Can Oregon’s new-found job vitality be maintained? We’ll see, but we do note that Oregon’s job creation has been more volatile than the United States, being stronger in up markets and weaker in down markets. This would imply that Oregon’s new strength is sustainable. On the flip side, the nation’s recovery excludes real estate. This combined with manufacturing’s weakness, and the challenges of doing business in Oregon, will tend to weaken Oregon’s recovery.
Oregon’s GDP (Gross Domestic Product) growth rate has not shown the same vigor as jobs. While Oregon’s most recent quarter economic growth exceeded that of the United States, the margin was smaller than the jobs margin, and Oregon still lags the United States on year-over-year GDP growth. This implies that Oregon’s job gains have been in relatively low-productivity, low-wage, jobs. It is also something that we predicted last January. Still, the jobs recovery has been relatively widespread. Only manufacturing, construction, and financial services still showed year-over-year job losses at the most recent data release.
Oregon’s recent job growth, while impressive, has not been vigorous enough to eliminate the State’s unemployment premium. Oregon’s unemployment rate still exceeds the United States unemployment rate, and like the United States unemployment rate, it has so far at least, shown no sign of declining over the past year.
Retail sales have shown some nice gains in recent months, although there are some disturbing signs that their growth rates have slowed a bit very recently. The gains have been broad based. Each of Oregon’s counties has seen retail sales growth in recent months.
Real estate, discussed in another essay, continues to be weak nationally, and even weaker in Oregon. Delinquencies and foreclosures remain high. Sales are slow, and prices show no signs of renewed strength. Indeed, it is not at all certain that prices have yet reached their cyclical nadir. The World economy is not yet on a strong footing. The United States recovery is tenuous.

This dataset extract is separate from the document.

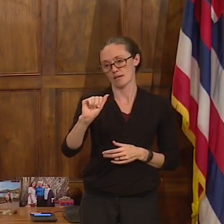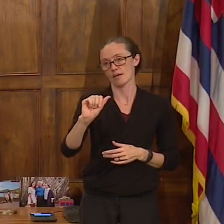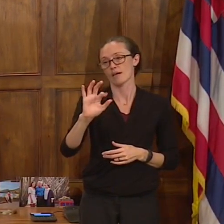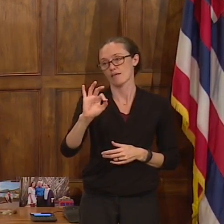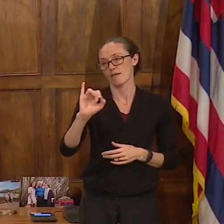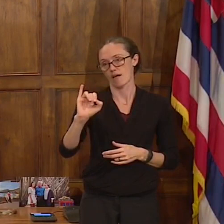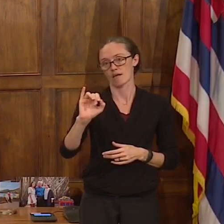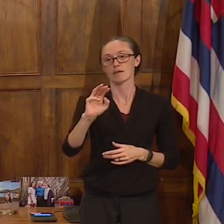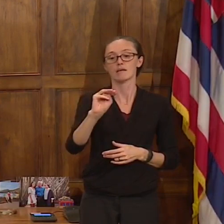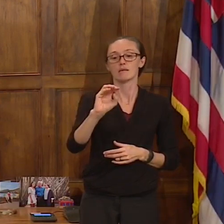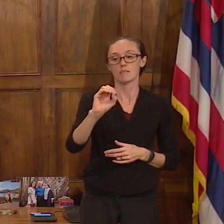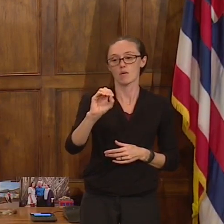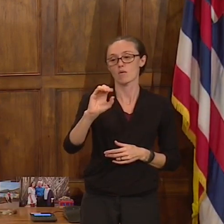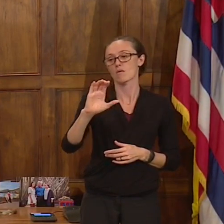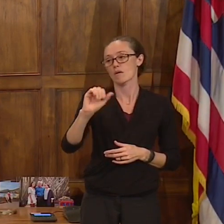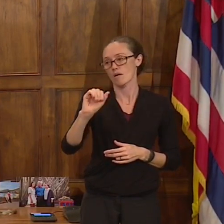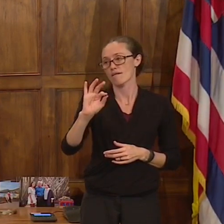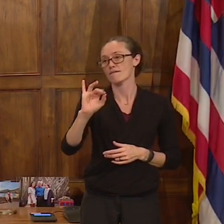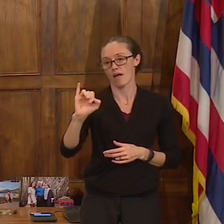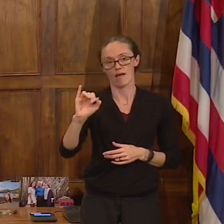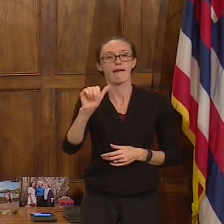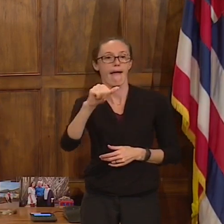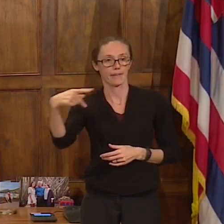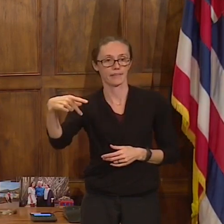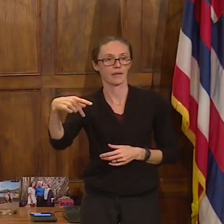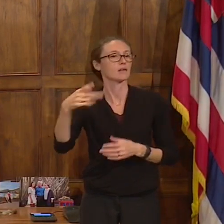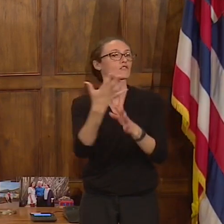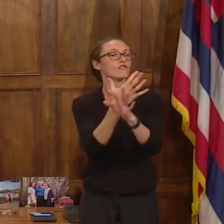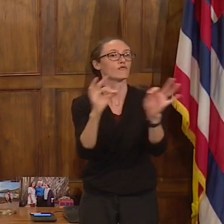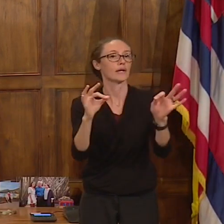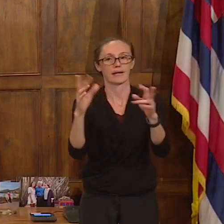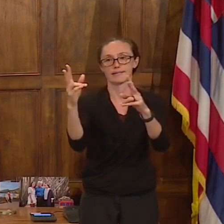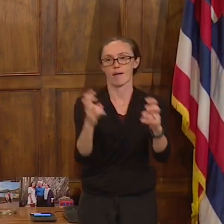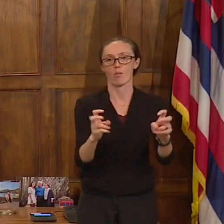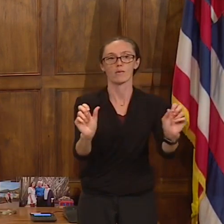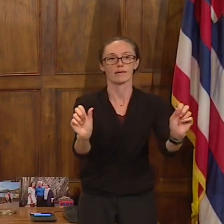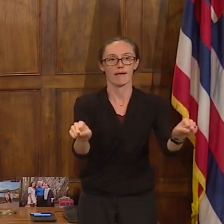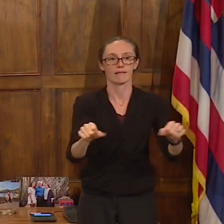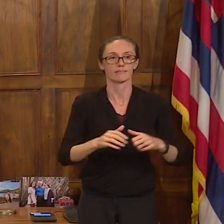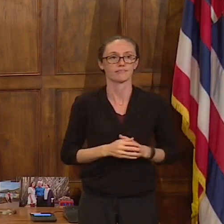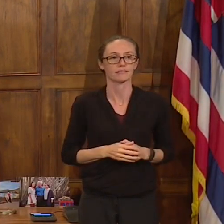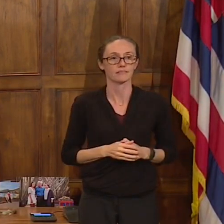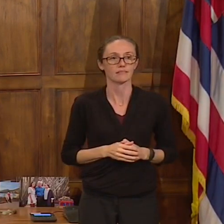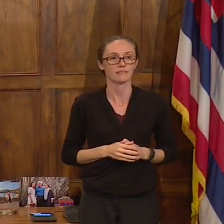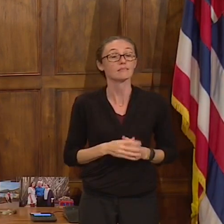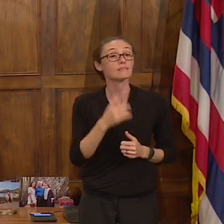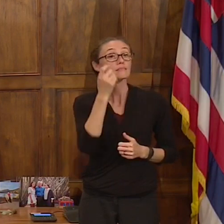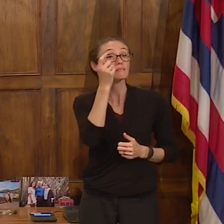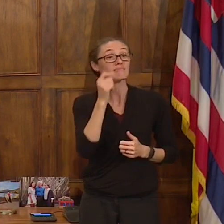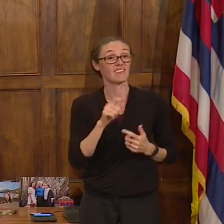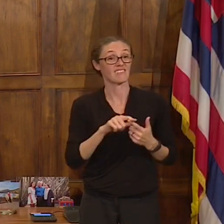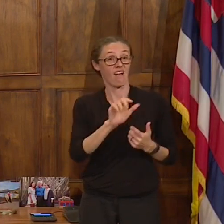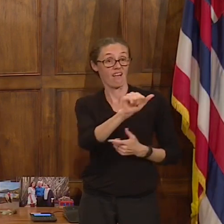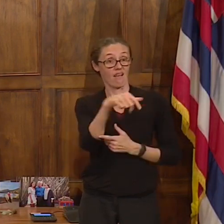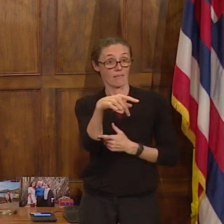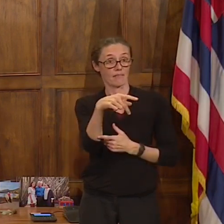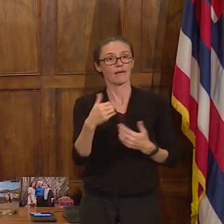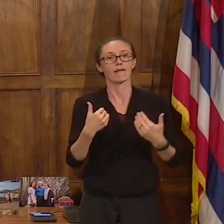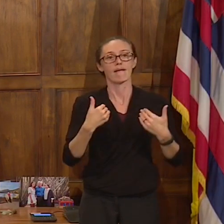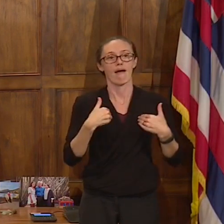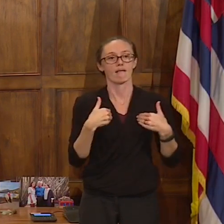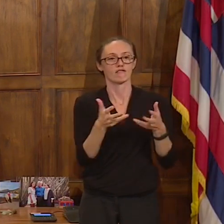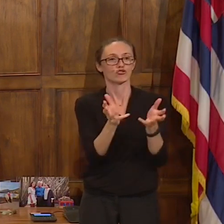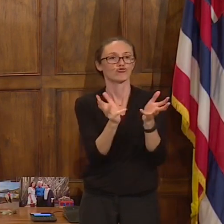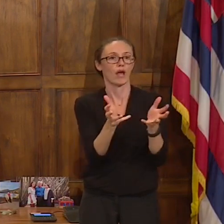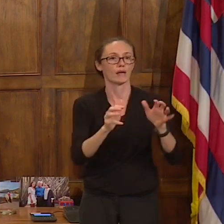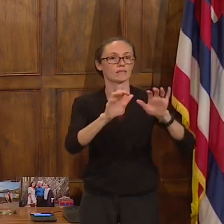-F-I and they have an app that's free to download. You may use the chat on the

Many state and local governments throughout the United States are facing financial stress. These troubled governments are potential sources of new shocks to a weakened financial sector. European weaknesses are well publicized, and they have the potential to create a new financial panic, one that could initiate a second decline.
Still, we are seeing the best economic data in years, and we at CERF are cautiously optimistic that we are in the beginnings of a sustained recovery.